__WORK REQUEST__
Extend the reference page below for the function that adds cluster assignments to a data frame, picking up after its final sentence.

__EXTRACT PROVIDED__

☆ ☆ ☆ ☆ ☆

Skip to contents

This function adds cluster assignment to each row of a data.frame with iterative variable selection during clustering.

Usage

add_cluster_assignment(
  df,
  v_cluster = NULL,
  k = NULL,
  maxit = 100,
  elimination = c("backward", "bidirectional"),
  max_vars_rm_or_add_each_it = Inf,
  return_df_cluster_instead = FALSE,
  new_var_name = "Cluster",
  weights = NULL
)

Arguments

df

data.frame

v_cluster

(character) vector of variable names to use in clustering (if NULL, use all)

k

(numeric) number of clusters (if NULL, determined optimally; see get_cluster())

maxit

(numeric) maximum number of iterations to select significant outcomes of clusters

elimination

(character) whether to use backward or bidirectional elimination (see Details; default backward)

max_vars_rm_or_add_each_it

(positive int) max number of variables to add and remove (each) at each iteration (see Details; default Inf)

return_df_cluster_instead

(logical) whether to return df with only final clustering variables and cluster assignment (default FALSE)

new_var_name

(character) new variable name

weights

(numeric vector) variable weights for calculating Gower distances (default all 1)

Value

df with new cluster variable added

Details

An initial set of clusters is determined using get_cluster() (Gower distance matrix with clustering around medoids). Then, significant differences between clusters are determined using get_sig_differences_between_groups() (ANOVA for numeric variables, Chi-square for categorical variables), and clustering is performed again using the set of significant variables (and the same k). This variable-selection method is repeated until all remaining variables are significant, or until maxit is reached. If maxit is reached before convergence, a warning is thrown.

☆ ☆ ☆ ☆ ☆

__DATA PROVIDED__

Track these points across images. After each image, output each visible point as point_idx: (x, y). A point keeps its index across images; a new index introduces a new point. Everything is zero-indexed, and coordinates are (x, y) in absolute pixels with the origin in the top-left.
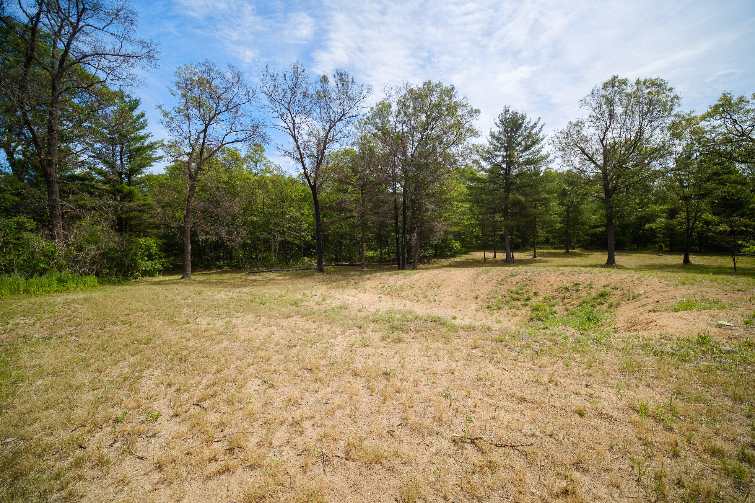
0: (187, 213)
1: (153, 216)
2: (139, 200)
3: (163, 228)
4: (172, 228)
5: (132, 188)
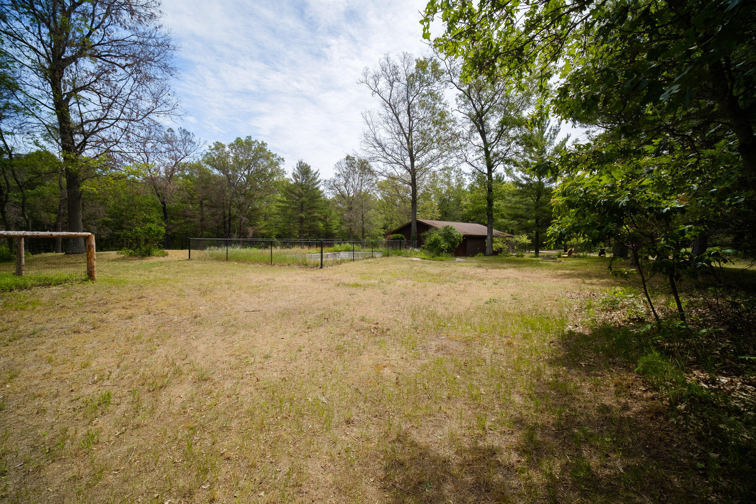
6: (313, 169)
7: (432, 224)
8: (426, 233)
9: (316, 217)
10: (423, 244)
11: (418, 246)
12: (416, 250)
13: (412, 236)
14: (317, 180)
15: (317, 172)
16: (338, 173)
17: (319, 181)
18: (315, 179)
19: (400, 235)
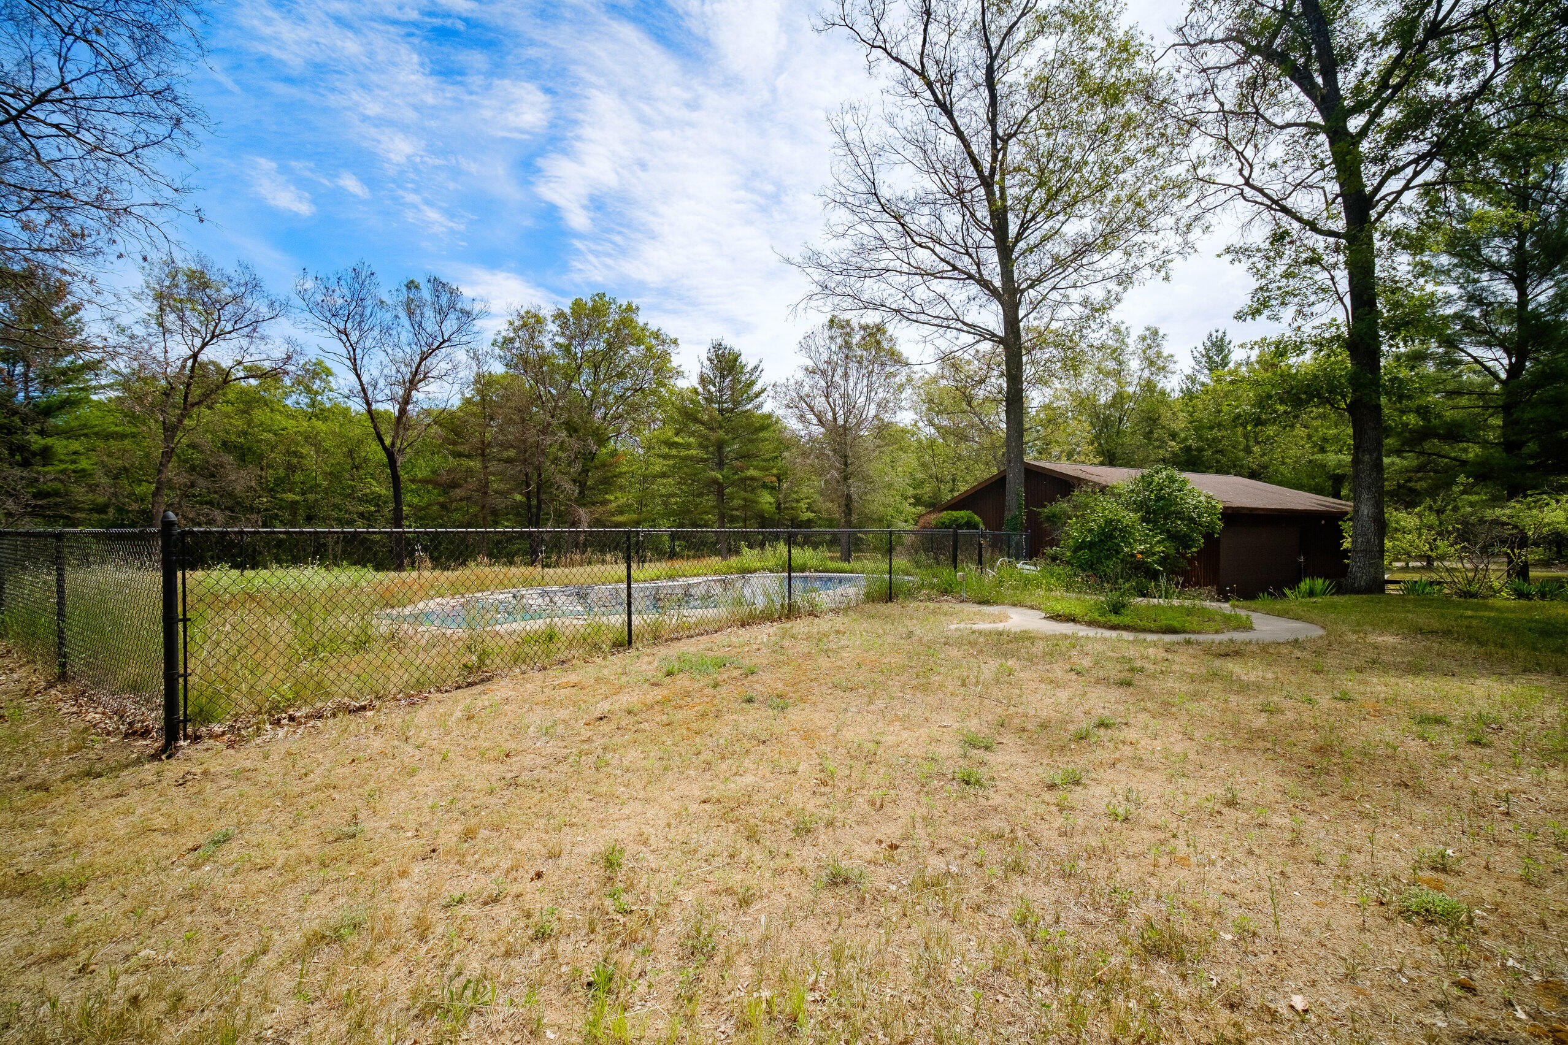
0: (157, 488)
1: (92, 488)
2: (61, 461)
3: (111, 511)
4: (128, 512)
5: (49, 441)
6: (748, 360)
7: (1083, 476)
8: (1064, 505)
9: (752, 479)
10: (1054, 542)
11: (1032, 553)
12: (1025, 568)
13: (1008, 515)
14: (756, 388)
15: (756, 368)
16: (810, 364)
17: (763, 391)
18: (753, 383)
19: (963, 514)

☆ ☆ ☆ ☆ ☆

__RESPONSE AREA__
Variable selection can be achieved either through backward elimination, where the full set of candidate variables is first considered, then only significant predictors are kept in the next iteration, and so on until all variables are significant. This guarantees that each iteration will have a reduced set of variables.

Alternatively, variable selection can be achieved through bidirectional elimination, where at each step the full set of initial variables is tested for differences between clusters, whether or not they were included in the previous iteration. All significant predictors are included in the next iteration. This guarantees that the final set of variables will match the output of get_sig_differences_between_groups() with test_vars=v_cluster and group=new_var_name (provided convergence has been reached).

If max_vars_rm_or_add_each_it is less than the number of variables to add or remove at a given iteration, then this sets the number of changes made to the variable set for that iteration, separately for variables removed and variables added (if elimination is bidirectional). For example, if max_vars_rm_or_add_each_it is set to 1, then at each iteration, only one variable can be removed, and only one variable can be added. If several candidates are available, then which variable(s) get added or removed are selected randomly. This can be useful in determining cluster variable importances using calc_cluster_importances().

When maxit is set to 0, a warning is thrown indicating that no variable selection is performed, and this is equivalent to using get_cluster() directly.

Examples

if (FALSE) {
df <- df |> add_cluster_assignment()

df |>
   add_cluster_assignment(return_df_cluster_instead=TRUE) |>
   plot_density_by_groups(group="Cluster")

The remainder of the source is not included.